Regie: Maurizio Ponzi
Drehbuch: Maurizio Ponzi, Piero Spila, Stefano Tummolini
Kamera: Luigi Verga
Produktion: Giuseppe Di Palma für Cinemart
Darsteller: Giuliana De Sio (Elena Monti), Giulio Scarpati (Giovanni Forti), Filippo Nigro (Andrea Gautieri), Andrea Di Stefano (Primo Ratelli), Damiano Andriano (Silvio), Francesca Perini (Gabriella)

Italien 2005
118 Minuten, OmdtU

Ich habe mich von einem Ereignis in der Karriere des Regisseurs Vittorio De Sica inspirieren lassen, allerdings ohne den Anspruch, historische Fakten zu rekonstruieren.

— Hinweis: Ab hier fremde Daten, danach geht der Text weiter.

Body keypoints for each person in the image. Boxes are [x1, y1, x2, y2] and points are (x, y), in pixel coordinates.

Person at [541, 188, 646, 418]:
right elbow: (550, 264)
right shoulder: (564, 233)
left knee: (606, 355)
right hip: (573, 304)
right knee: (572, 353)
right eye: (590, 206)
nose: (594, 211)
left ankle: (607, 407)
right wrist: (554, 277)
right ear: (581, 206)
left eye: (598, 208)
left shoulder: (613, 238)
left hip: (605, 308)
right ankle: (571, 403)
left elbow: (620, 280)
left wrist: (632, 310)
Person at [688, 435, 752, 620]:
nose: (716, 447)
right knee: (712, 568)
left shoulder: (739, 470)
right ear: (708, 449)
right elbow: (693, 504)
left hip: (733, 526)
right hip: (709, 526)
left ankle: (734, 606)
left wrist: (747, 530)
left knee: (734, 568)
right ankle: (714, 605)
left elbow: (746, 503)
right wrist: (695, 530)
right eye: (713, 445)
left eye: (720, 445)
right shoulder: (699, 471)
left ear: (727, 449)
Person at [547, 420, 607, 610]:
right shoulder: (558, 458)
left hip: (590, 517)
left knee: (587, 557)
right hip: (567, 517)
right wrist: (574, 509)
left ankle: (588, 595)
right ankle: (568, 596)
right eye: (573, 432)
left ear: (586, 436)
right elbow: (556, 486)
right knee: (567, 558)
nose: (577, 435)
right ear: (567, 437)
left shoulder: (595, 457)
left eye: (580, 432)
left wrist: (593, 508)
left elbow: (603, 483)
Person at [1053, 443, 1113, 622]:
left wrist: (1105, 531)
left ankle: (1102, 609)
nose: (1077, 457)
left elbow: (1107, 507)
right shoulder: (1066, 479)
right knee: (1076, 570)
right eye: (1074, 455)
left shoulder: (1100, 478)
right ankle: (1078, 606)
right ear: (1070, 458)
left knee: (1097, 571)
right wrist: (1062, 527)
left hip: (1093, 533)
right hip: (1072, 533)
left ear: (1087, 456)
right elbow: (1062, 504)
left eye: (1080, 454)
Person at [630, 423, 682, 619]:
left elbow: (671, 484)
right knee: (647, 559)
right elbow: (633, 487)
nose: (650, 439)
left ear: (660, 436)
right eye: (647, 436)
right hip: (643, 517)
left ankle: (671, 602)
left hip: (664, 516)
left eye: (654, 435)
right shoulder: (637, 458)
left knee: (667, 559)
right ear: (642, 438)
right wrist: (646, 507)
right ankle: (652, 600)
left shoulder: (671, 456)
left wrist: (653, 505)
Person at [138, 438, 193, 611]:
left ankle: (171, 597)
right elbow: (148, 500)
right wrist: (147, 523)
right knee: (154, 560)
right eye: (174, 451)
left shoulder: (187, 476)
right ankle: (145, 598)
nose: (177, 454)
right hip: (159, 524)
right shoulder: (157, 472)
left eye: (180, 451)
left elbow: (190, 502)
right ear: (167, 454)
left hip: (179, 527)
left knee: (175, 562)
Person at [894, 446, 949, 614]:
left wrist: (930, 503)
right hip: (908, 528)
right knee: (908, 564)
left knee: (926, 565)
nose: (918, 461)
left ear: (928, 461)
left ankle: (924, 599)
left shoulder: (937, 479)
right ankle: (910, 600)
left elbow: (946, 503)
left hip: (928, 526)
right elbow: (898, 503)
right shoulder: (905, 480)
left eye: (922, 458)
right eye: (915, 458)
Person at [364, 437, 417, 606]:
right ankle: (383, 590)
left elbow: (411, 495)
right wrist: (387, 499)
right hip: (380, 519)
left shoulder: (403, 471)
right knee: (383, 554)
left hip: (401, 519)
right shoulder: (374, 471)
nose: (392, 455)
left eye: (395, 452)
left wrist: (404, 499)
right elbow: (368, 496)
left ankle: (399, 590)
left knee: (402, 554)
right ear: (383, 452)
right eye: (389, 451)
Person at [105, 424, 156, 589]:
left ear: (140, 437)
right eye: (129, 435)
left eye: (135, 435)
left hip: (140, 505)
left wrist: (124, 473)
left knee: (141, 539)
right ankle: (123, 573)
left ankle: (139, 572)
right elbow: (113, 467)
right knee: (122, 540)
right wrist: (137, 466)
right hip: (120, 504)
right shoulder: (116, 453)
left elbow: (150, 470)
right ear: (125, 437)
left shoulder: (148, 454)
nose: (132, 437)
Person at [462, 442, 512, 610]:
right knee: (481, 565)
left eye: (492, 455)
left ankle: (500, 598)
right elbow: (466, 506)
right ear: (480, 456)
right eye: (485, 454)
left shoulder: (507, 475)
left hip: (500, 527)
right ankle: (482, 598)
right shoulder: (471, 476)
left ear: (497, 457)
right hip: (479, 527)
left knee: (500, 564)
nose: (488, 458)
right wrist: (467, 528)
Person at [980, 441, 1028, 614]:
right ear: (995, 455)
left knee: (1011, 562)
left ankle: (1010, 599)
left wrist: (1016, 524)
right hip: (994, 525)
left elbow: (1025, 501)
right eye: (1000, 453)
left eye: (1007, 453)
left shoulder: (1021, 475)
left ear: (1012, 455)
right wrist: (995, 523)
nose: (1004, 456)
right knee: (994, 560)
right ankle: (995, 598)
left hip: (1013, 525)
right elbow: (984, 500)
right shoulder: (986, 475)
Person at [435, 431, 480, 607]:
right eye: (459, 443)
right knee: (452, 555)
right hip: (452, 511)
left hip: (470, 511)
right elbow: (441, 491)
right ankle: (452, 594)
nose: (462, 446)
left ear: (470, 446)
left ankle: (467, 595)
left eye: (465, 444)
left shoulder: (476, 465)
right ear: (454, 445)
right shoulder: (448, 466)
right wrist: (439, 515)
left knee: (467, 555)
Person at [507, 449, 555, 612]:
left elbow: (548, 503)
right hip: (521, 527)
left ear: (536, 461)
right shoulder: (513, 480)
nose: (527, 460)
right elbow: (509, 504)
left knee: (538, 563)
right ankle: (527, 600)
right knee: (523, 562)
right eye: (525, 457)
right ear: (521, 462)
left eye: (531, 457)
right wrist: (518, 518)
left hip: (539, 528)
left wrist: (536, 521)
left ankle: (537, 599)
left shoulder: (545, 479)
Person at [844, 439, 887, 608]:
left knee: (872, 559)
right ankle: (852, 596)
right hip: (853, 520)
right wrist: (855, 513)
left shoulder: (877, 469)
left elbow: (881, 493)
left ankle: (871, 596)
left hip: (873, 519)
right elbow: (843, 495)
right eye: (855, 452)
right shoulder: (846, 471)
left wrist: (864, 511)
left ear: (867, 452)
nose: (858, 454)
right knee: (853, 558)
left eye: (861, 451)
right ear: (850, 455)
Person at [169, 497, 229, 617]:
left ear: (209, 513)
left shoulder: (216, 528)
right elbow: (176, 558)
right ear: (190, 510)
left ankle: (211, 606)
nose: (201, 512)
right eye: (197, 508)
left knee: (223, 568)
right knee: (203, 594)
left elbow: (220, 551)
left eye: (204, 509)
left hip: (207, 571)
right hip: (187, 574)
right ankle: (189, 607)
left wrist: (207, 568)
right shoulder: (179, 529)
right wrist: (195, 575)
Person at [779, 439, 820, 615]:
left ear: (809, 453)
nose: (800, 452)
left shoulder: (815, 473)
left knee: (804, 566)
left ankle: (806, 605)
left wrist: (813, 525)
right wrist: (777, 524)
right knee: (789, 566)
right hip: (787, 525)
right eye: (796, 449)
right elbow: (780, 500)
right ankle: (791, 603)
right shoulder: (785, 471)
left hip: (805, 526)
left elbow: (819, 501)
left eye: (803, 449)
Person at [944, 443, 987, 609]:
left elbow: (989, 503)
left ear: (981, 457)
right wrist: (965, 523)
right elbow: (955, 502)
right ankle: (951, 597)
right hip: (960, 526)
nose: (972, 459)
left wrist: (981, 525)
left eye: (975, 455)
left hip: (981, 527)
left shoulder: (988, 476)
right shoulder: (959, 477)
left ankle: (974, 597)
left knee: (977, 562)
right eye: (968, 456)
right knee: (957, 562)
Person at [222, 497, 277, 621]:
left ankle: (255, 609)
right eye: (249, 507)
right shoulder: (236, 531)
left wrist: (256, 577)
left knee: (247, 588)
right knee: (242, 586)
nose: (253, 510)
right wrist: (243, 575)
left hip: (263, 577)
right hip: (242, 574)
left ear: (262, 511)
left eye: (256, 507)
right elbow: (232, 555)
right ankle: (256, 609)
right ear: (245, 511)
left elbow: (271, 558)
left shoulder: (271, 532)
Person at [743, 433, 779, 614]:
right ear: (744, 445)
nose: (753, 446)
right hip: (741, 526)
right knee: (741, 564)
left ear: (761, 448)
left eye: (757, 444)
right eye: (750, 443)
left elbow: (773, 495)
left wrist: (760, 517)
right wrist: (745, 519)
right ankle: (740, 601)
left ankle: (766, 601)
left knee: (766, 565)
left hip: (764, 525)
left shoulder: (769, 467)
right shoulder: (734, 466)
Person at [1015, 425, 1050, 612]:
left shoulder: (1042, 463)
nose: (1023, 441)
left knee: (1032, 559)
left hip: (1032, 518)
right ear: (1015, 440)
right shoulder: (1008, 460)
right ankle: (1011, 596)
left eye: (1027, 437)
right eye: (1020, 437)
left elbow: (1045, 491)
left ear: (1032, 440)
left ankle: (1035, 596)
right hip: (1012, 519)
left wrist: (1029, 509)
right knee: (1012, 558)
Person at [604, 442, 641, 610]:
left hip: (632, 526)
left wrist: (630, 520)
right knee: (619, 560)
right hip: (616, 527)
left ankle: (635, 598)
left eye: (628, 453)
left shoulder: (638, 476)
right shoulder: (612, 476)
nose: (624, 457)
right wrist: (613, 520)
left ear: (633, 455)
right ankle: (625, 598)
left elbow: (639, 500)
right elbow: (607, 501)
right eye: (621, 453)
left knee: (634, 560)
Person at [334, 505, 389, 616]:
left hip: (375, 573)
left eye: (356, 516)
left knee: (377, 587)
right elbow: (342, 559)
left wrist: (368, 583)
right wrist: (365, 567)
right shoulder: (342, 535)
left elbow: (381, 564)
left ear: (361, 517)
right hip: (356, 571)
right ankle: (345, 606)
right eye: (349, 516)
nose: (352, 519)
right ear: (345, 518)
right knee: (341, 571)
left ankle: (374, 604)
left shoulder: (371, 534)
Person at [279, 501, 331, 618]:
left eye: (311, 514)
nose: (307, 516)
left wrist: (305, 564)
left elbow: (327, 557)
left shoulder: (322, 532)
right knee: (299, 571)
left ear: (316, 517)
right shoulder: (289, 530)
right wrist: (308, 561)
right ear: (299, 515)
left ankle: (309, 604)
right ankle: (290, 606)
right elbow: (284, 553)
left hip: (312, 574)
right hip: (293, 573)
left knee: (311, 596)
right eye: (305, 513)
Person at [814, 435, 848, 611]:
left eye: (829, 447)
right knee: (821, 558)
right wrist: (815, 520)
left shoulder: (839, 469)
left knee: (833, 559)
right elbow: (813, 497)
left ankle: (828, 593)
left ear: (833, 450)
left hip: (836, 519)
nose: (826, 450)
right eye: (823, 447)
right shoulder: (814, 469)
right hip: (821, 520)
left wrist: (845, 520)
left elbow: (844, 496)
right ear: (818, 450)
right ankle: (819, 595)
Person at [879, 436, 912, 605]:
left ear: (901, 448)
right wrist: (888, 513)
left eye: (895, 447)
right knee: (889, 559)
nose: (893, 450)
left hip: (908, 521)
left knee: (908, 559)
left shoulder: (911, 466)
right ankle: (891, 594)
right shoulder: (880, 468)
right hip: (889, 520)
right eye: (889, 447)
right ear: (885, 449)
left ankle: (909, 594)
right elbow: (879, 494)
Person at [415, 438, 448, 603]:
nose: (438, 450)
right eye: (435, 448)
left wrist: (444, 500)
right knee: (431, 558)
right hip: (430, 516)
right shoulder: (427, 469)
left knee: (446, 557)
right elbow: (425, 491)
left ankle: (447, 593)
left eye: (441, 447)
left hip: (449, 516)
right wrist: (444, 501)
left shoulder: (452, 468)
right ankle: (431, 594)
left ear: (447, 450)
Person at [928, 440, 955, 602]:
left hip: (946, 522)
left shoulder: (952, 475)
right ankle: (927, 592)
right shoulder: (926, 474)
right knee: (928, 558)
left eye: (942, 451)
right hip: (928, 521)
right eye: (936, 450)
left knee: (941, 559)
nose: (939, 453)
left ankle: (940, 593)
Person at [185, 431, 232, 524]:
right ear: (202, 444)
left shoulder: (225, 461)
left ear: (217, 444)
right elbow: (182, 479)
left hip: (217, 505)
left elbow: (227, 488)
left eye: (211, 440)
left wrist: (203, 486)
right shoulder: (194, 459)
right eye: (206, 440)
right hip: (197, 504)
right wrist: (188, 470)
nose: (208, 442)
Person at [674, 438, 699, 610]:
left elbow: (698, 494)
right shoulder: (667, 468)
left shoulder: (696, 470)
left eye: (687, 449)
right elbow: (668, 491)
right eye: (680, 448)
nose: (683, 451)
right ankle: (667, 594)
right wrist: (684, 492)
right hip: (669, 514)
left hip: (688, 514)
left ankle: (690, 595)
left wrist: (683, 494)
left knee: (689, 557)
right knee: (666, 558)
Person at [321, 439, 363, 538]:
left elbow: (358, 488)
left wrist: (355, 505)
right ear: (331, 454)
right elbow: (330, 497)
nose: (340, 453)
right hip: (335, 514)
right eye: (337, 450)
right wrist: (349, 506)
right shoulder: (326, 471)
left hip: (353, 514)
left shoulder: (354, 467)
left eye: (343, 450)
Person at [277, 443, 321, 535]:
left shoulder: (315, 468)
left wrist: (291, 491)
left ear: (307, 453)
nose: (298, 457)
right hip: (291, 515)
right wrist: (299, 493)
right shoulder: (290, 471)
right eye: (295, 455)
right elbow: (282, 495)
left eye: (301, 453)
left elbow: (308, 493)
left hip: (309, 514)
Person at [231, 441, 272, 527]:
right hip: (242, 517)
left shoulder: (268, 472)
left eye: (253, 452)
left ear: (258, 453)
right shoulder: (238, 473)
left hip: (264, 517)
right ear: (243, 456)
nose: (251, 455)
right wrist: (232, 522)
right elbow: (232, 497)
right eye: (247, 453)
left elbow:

Ich nehme es als Anstoß, mich einerseits mit dem Übergang vom regimetreuen Film zum Neorealismus zu befassen, andererseits aber von Gefühlen und von Wandlungsprozessen zu erzählen. Indem sich das Kino ändert, ändern sich auch die Menschen. Die Dramatik der Situation zwingt alle Betroffenen zu einem Reifeprozeß und dazu, Verantwortung zu übernehmen.
Maurizio Ponzi

1943 müssen sich viele römische Regisseure entscheiden, ob sie bereit sind, von Cinecittà (Rom) nach Cinevillaggio (Venedig) umzuziehen, um ihre Arbeit in Norditalien fortsetzen zu können. Die Geschichte von A LUCI SPENTE erinnert stark an die von Vittorio De Sica, der mit Unterstützung des Vatikans den Film La porta del cielo realisieren konnte und dessen Truppe Tag für Tag um weitere Mitglieder anwuchs, um sich auf diese Weise unauffällig dem Befehl des Regimes zu entziehen. Heraufbeschworen wird ein heldenhaftes und umstrittenes Kapitel des italienischen Films, in dem Heldentum und Opportunismus häufig nicht leicht auseinanderzuhalten sind; Zivilcourage und der Mut des Einzelnen berühren und beeinflussen dabei den künstlerischen Schaffensprozeß. A LUCI SPENTE ist ein gutes Beispiel für einen Film über das Filmemachen mit einem hochqualifizierten und eingespielten Cast, der gleichzeitig am Beispiel des Film-Milieus Zeugnis ablegen möchte über unsere nicht immer glanzvolle antifaschistische Vergangenheit.